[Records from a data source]
○ ○ ○ ○ ○

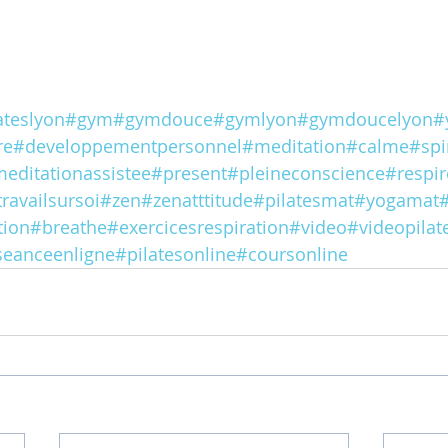
ateslyon
#gym
#gymdouce
#gymlyon
#gymdoucelyon
#
re
#developpementpersonnel
#meditation
#calme
#spi
editationassistee
#present
#pleineconscience
#respir
travailsursoi
#zen
#zenatttitude
#pilatesmat
#yogamat
#
tion
#breathe
#exercicesrespiration
#video
#videopilat
seanceenligne
#pilatesonline
#coursonline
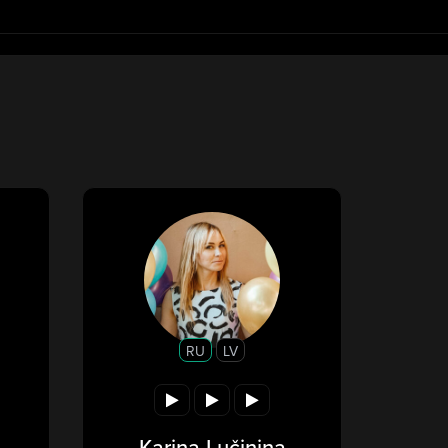
RU
LV
Karina Lučiņina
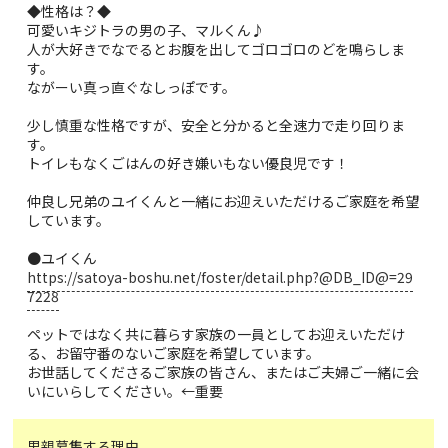
◆性格は？◆
可愛いキジトラの男の子、マルくん♪
人が大好きでなでるとお腹を出してゴロゴロのどを鳴らしま
す。
ながーい真っ直ぐなしっぽです。
少し慎重な性格ですが、安全と分かると全速力で走り回りま
す。
トイレもなくごはんの好き嫌いもない優良児です！
仲良し兄弟のユイくんと一緒にお迎えいただけるご家庭を希望
しています。
●ユイくん
https://satoya-boshu.net/foster/detail.php?@DB_ID@=29
7228
ペットではなく共に暮らす家族の一員としてお迎えいただけ
る、お留守番のないご家庭を希望しています。
お世話してくださるご家族の皆さん、またはご夫婦ご一緒に会
いにいらしてください。←重要
里親募集する理由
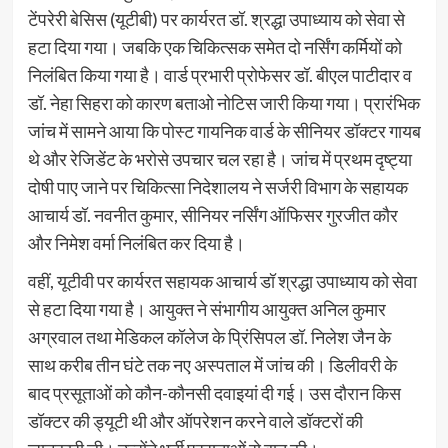
टेंपरेरी बेसिस (यूटीबी) पर कार्यरत डॉ. श्रद्धा उपाध्याय को सेवा से
हटा दिया गया। जबकि एक चिकित्सक समेत दो नर्सिंग कर्मियों को
निलंबित किया गया है। वार्ड प्रभारी प्रोफेसर डॉ. बीएल पाटीदार व
डॉ. नेहा सिहरा को कारण बताओ नोटिस जारी किया गया। प्रारंभिक
जांच में सामने आया कि पोस्ट गायनिक वार्ड के सीनियर डॉक्टर गायब
थे और रेजिडेंट के भरोसे उपचार चल रहा है। जांच में प्रथम दृष्ट्या
दोषी पाए जाने पर चिकित्सा निदेशालय ने सर्जरी विभाग के सहायक
आचार्य डॉ. नवनीत कुमार, सीनियर नर्सिंग ऑफिसर गुरजीत कौर
और निमेश वर्मा निलंबित कर दिया है।
वहीं, यूटीवी पर कार्यरत सहायक आचार्य डॉ श्रद्धा उपाध्याय को सेवा
से हटा दिया गया है। आयुक्त ने संभागीय आयुक्त अनिल कुमार
अग्रवाल तथा मेडिकल कॉलेज के प्रिंसिपल डॉ. निलेश जैन के
साथ करीब तीन घंटे तक नए अस्पताल में जांच की। डिलीवरी के
बाद प्रसूताओं को कौन-कौनसी दवाइयां दी गई। उस दौरान किस
डॉक्टर की ड्यूटी थी और ऑपरेशन करने वाले डॉक्टरों की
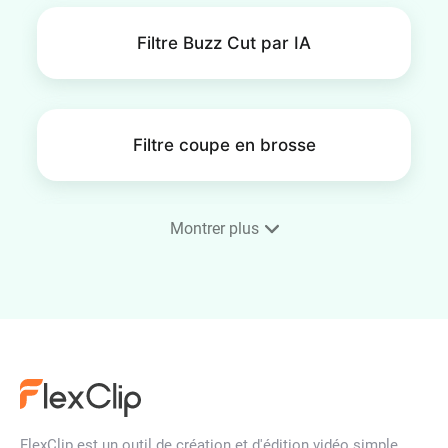
Filtre Buzz Cut par IA
Filtre coupe en brosse
Montrer plus
Simulateur de coiffure pour
homme
Simulateur de coiffure pour
femme
FlexClip est un outil de création et d'édition vidéo simple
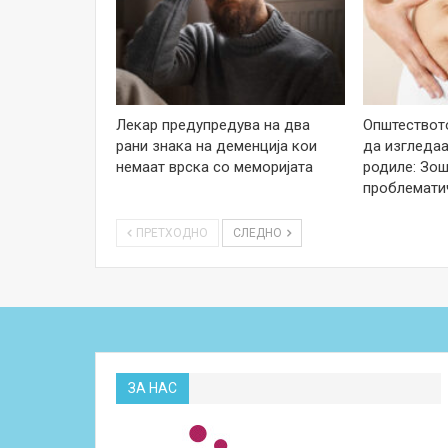
Лекар предупредува на два
Општеството
рани знака на деменција кои
да изгледаа
немаат врска со меморијата
родиле: Зош
проблемати
ПРЕТХОДНО
СЛЕДНО
ЗА НАС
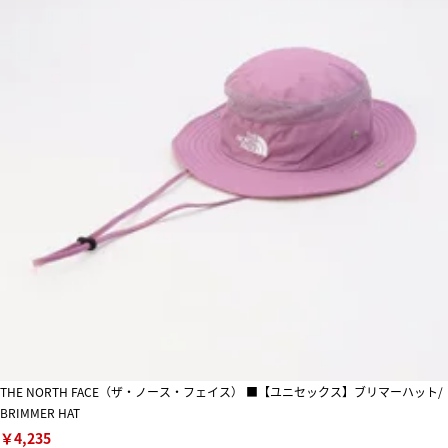
THE NORTH FACE（ザ・ノース・フェイス） ■【ユニセックス】ブリマーハット/
BRIMMER HAT
￥4,235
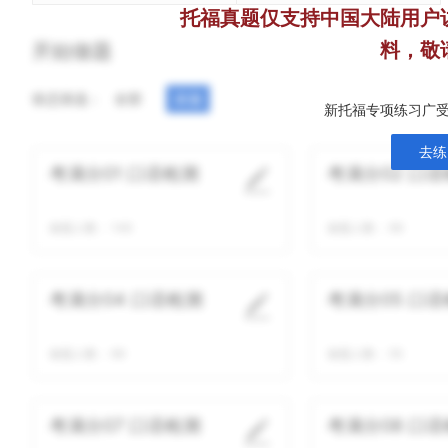
托福真题仅支持中国大陆用户
料，敬
开始做题
状态筛选：
全部
未做
新托福专项练习广受
去练
考满分01 口语检测
考满分02 口
做题人数：
146
做题人数：
69
考满分04 口语检测
考满分05 口
做题人数：
69
做题人数：
55
考满分07 口语检测
考满分08 口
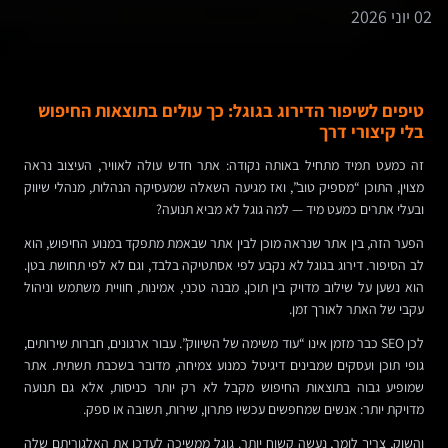
02 יוני 2026
טיפים לשיפור הדירוג בגוגל: כך עולים בתוצאות החיפוש
בלי קיצורי דרך
זה כמעט תמיד מתחיל באותה נקודה: אתר חדש עולה לאוויר, העיצוב נראה
מצוין, התוכן “מספיק טוב”, ואז מגיעה השאלה שמעסיקה הנהלות, מנהלי שיווק
ובעלי אתרים כמעט מיד — למה גוגל לא מביא תנועה?
הפער הזה, בין אתר שנראה מוכן לבין אתר שבאמת מתפקד במנוע החיפוש, הוא
לב הסיפור. דירוג בגוגל לא נקבע לפי אסתטיקה בלבד, וגם לא לפי תחושת בטן.
הוא נשען על שילוב מדויק בין תוכן, מבנה טכני, אמינות, חוויית משתמש וניהול
עקבי של האתר לאורך זמן.
לכן SEO כבר מזמן אינו “עוד משימה של השיווק”. עבור ארגונים, חברות שירותים,
גופי תוכן ועסקים שמבינים דיגיטל כמנוע צמיחה, מדובר בשכבת תשתית. אתר
שמופיע גבוה בתוצאות החיפוש מקבל לא רק יותר כניסות, אלא גם תנועה
מדויקת יותר: אנשים שמחפשים עכשיו פתרון, שירות, תשובה או ספק.
והשוק, צריך לומר, נעשה קשוח יותר. גוגל ממשיכה לעדכן את האלגוריתם שלה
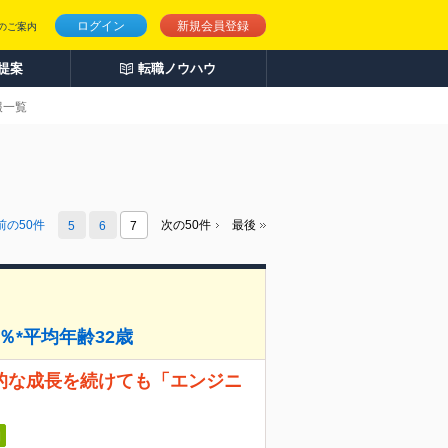
ログイン
新規会員登録
のご案内
人提案
転職ノウハウ
報一覧
前の
50
件
次の50件
最後
5
6
7
0％*平均年齢32歳
圧倒的な成長を続けても「エンジニ
日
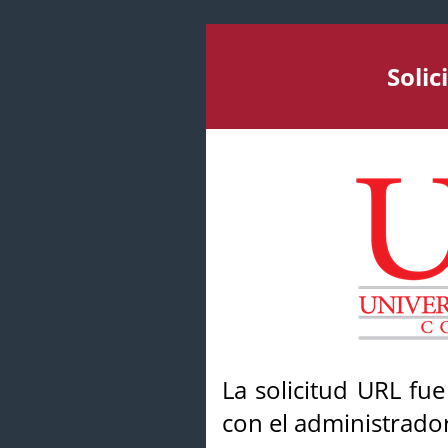
Soli
La solicitud URL fu
con el administrador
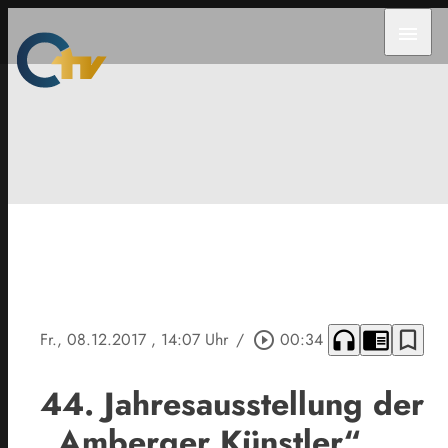
menu
headphones
chrome_reader_mode
bookmark_border
Fr., 08.12.2017
, 14:07 Uhr
/
play_circle_outline
00:34
44. Jahresausstellung der
„Amberger Künstler“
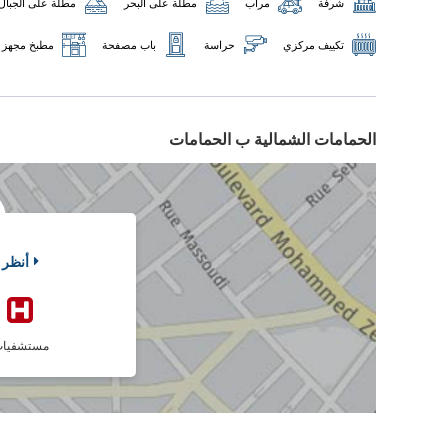
شرفة
مرآب
مطلة على البحر
مطلة على الجبال
تكييف مركزي
حراسة
باب مصفحة
مطبخ مجهز
الحمامات الشمالية ب الحمامات
أنظر 
مستشفيا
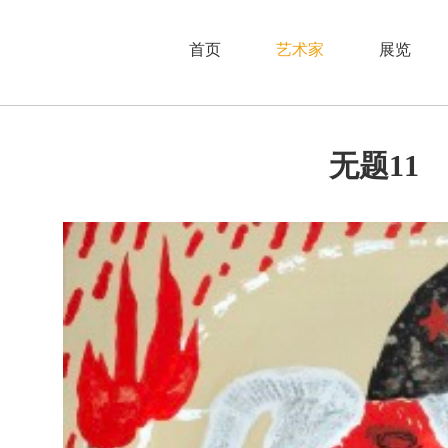
首页
艺术家
展览
⽆题11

○ ○ ○ ○ ○

- [Task statement]
Once the line with "#zenatttitude" is found in the data above, reproduce it and each line after it exactly, through the line with "לב הסיפור. דירוג". Omit the pictures.

- [Task solution]
#zenatttitude
#pilatesmat
#yogamat
#
tion
#breathe
#exercicesrespiration
#video
#videopilat
seanceenligne
#pilatesonline
#coursonline
RU
LV
Karina Lučiņina
◆性格は？◆
可愛いキジトラの男の子、マルくん♪
人が大好きでなでるとお腹を出してゴロゴロのどを鳴らしま
す。
ながーい真っ直ぐなしっぽです。
少し慎重な性格ですが、安全と分かると全速力で走り回りま
す。
トイレもなくごはんの好き嫌いもない優良児です！
仲良し兄弟のユイくんと一緒にお迎えいただけるご家庭を希望
しています。
●ユイくん
https://satoya-boshu.net/foster/detail.php?@DB_ID@=29
7228
ペットではなく共に暮らす家族の一員としてお迎えいただけ
る、お留守番のないご家庭を希望しています。
お世話してくださるご家族の皆さん、またはご夫婦ご一緒に会
いにいらしてください。←重要
里親募集する理由
टेंपरेरी बेसिस (यूटीबी) पर कार्यरत डॉ. श्रद्धा उपाध्याय को सेवा से
हटा दिया गया। जबकि एक चिकित्सक समेत दो नर्सिंग कर्मियों को
निलंबित किया गया है। वार्ड प्रभारी प्रोफेसर डॉ. बीएल पाटीदार व
डॉ. नेहा सिहरा को कारण बताओ नोटिस जारी किया गया। प्रारंभिक
जांच में सामने आया कि पोस्ट गायनिक वार्ड के सीनियर डॉक्टर गायब
थे और रेजिडेंट के भरोसे उपचार चल रहा है। जांच में प्रथम दृष्ट्या
दोषी पाए जाने पर चिकित्सा निदेशालय ने सर्जरी विभाग के सहायक
आचार्य डॉ. नवनीत कुमार, सीनियर नर्सिंग ऑफिसर गुरजीत कौर
और निमेश वर्मा निलंबित कर दिया है।
वहीं, यूटीवी पर कार्यरत सहायक आचार्य डॉ श्रद्धा उपाध्याय को सेवा
से हटा दिया गया है। आयुक्त ने संभागीय आयुक्त अनिल कुमार
अग्रवाल तथा मेडिकल कॉलेज के प्रिंसिपल डॉ. निलेश जैन के
साथ करीब तीन घंटे तक नए अस्पताल में जांच की। डिलीवरी के
बाद प्रसूताओं को कौन-कौनसी दवाइयां दी गई। उस दौरान किस
डॉक्टर की ड्यूटी थी और ऑपरेशन करने वाले डॉक्टरों की
Filtre Buzz Cut par IA
Filtre coupe en brosse
Montrer plus
Simulateur de coiffure pour
homme
Simulateur de coiffure pour
femme
FlexClip est un outil de création et d'édition vidéo simple
Лекар предупредува на два
Општеството
рани знака на деменција кои
да изгледаа
немаат врска со меморијата
родиле: Зош
проблемати
ПРЕТХОДНО
СЛЕДНО
ЗА НАС
THE NORTH FACE（ザ・ノース・フェイス） ■【ユニセックス】ブリマーハット/
BRIMMER HAT
￥4,235
托福真题仅支持中国大陆用户
料，敬
开始做题
状态筛选：
全部
未做
新托福专项练习广受
去练
考满分01 口语检测
考满分02 口
做题人数：
146
做题人数：
69
考满分04 口语检测
考满分05 口
做题人数：
69
做题人数：
55
考满分07 口语检测
考满分08 口
02 יוני 2026
טיפים לשיפור הדירוג בגוגל: כך עולים בתוצאות החיפוש
בלי קיצורי דרך
זה כמעט תמיד מתחיל באותה נקודה: אתר חדש עולה לאוויר, העיצוב נראה
מצוין, התוכן “מספיק טוב”, ואז מגיעה השאלה שמעסיקה הנהלות, מנהלי שיווק
ובעלי אתרים כמעט מיד — למה גוגל לא מביא תנועה?
הפער הזה, בין אתר שנראה מוכן לבין אתר שבאמת מתפקד במנוע החיפוש, הוא
לב הסיפור. דירוג בגוגל לא נקבע לפי אסתטיקה בלבד, וגם לא לפי תחושת בטן.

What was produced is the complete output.